Alcohol misuse and its effects are a high priority for both health and social care. Guidance from NICE recommends both health and social care should prioritise the prevention of alcohol-use disorders. Recent national strategies and reports recognise the value and importance of an integrated, locality-wide approach to alcohol misuse, including hospital based alcohol care teams. The potential benefits of an integrated approach include:

  • Local authorities: improvement in public health and reduced social care costs
  • CCGs: savings through reduced number of hospital admissions
  • Provider Trusts: savings due to reductions in mortality, readmissions and reduced length of stay per admission

Three locality areas

The Oxford AHSN commenced a project with three locality areas throughout the region to implement three innovative pathways and services:

  1. Development of a directory of services, to sign post health care professionals to services within their area
  2. Commissioning and implementation of hospital-based alcohol care teams
  3. Increased provision of screening within primary care

A challenge for the project

Pathways for alcohol misuse are very complex, involving a wide range of stakeholders and numerous organisations. This represented a challenge for the project. A further related challenge was getting clarity and approval of funding routes.
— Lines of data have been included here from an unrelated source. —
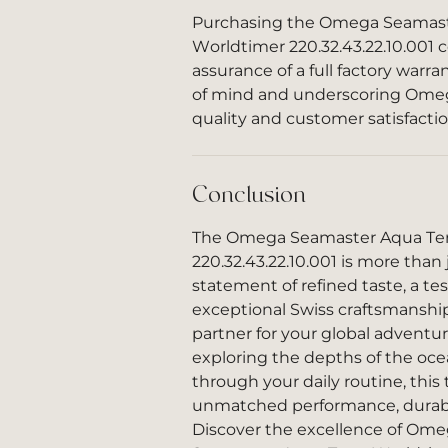
Purchasing the Omega Seamast
Worldtimer 220.32.43.22.10.001
assurance of a full factory warr
of mind and underscoring Omeg
quality and customer satisfactio
Conclusion
The Omega Seamaster Aqua Ter
220.32.43.22.10.001 is more than j
statement of refined taste, a t
exceptional Swiss craftsmanship,
partner for your global adventu
exploring the depths of the oce
through your daily routine, this
unmatched performance, durabili
Discover the excellence of Ome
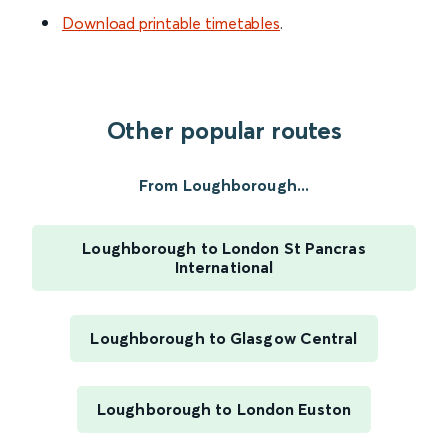
Download printable timetables
.
Other popular routes
From Loughborough...
Loughborough to London St Pancras
International
Loughborough to Glasgow Central
Loughborough to London Euston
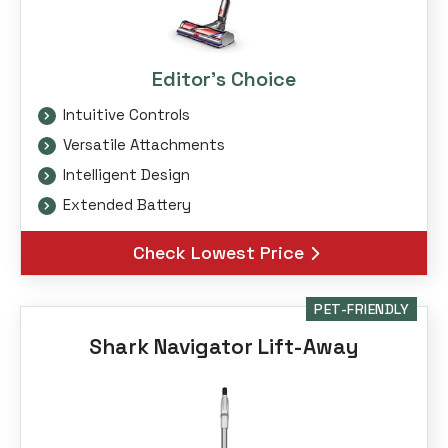
Editor's Choice
Intuitive Controls
Versatile Attachments
Intelligent Design
Extended Battery
Check Lowest Price
PET-FRIENDLY
Shark Navigator Lift-Away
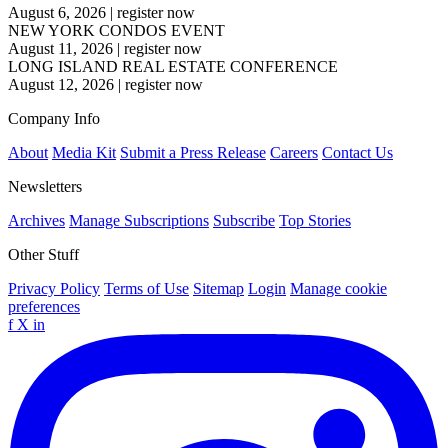
August 6, 2026
|
register now
NEW YORK CONDOS EVENT
August 11, 2026
|
register now
LONG ISLAND REAL ESTATE CONFERENCE
August 12, 2026
|
register now
Company Info
About
Media Kit
Submit a Press Release
Careers
Contact Us
Newsletters
Archives
Manage Subscriptions
Subscribe
Top Stories
Other Stuff
Privacy Policy
Terms of Use
Sitemap
Login
Manage cookie
preferences
f
X
in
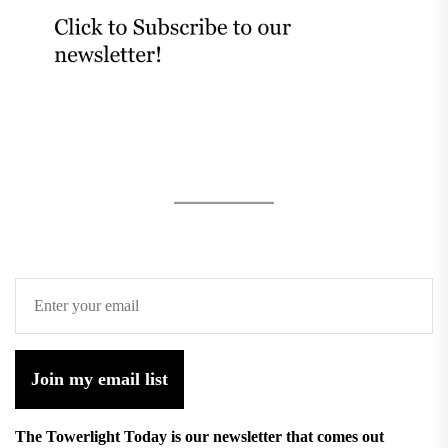
Join my email list
The Towerlight Today is our newsletter that comes out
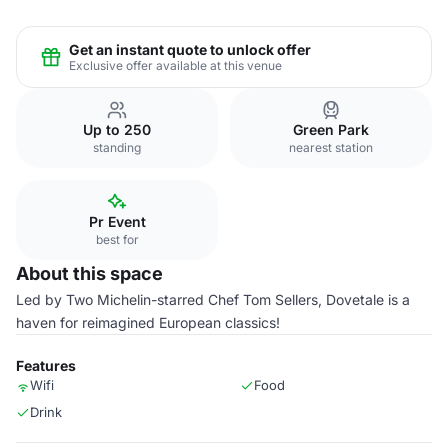
Get an instant quote to unlock offer
Exclusive offer available at this venue
Up to 250
Green Park
standing
nearest station
Pr Event
best for
About this space
Led by Two Michelin-starred Chef Tom Sellers, Dovetale is a
haven for reimagined European classics!
Features
Wifi
Food
Drink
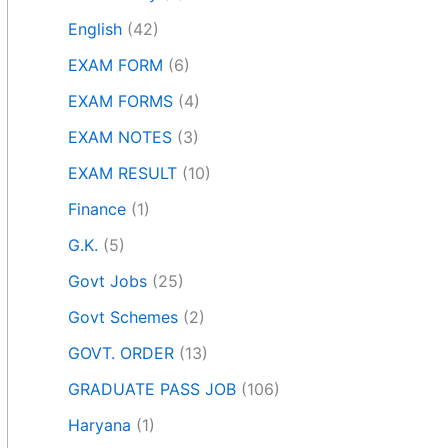
English
(42)
EXAM FORM
(6)
EXAM FORMS
(4)
EXAM NOTES
(3)
EXAM RESULT
(10)
Finance
(1)
G.K.
(5)
Govt Jobs
(25)
Govt Schemes
(2)
GOVT. ORDER
(13)
GRADUATE PASS JOB
(106)
Haryana
(1)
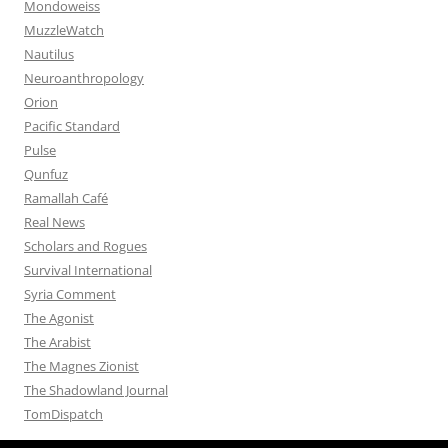
Mondoweiss
MuzzleWatch
Nautilus
Neuroanthropology
Orion
Pacific Standard
Pulse
Qunfuz
Ramallah Café
Real News
Scholars and Rogues
Survival International
Syria Comment
The Agonist
The Arabist
The Magnes Zionist
The Shadowland Journal
TomDispatch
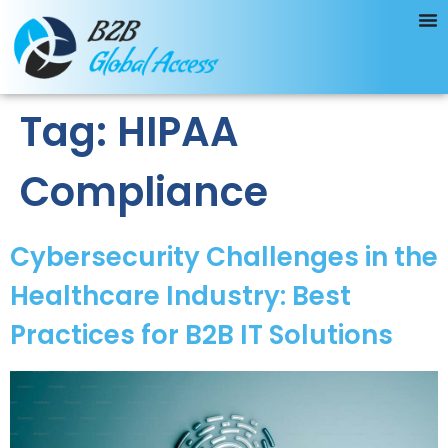
Tag:
HIPAA
Compliance
Cybersecurity Challenges in the
Healthcare Industry: Best
Practices for B2B IT Solutions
These challenges made it difficult to progress work at pace. An additional challenge was the expanding scope of project from the original plan, with the individual localities focusing on different priority areas.

As a result, it was agreed the Oxford AHSN would withdraw from the project at the end of 2016/17. Each locality area is continuing to work on alcohol pathways and it has been reassuring to see alcohol misuse highlighted within Sustainability and Transformation Partnerships (STPs).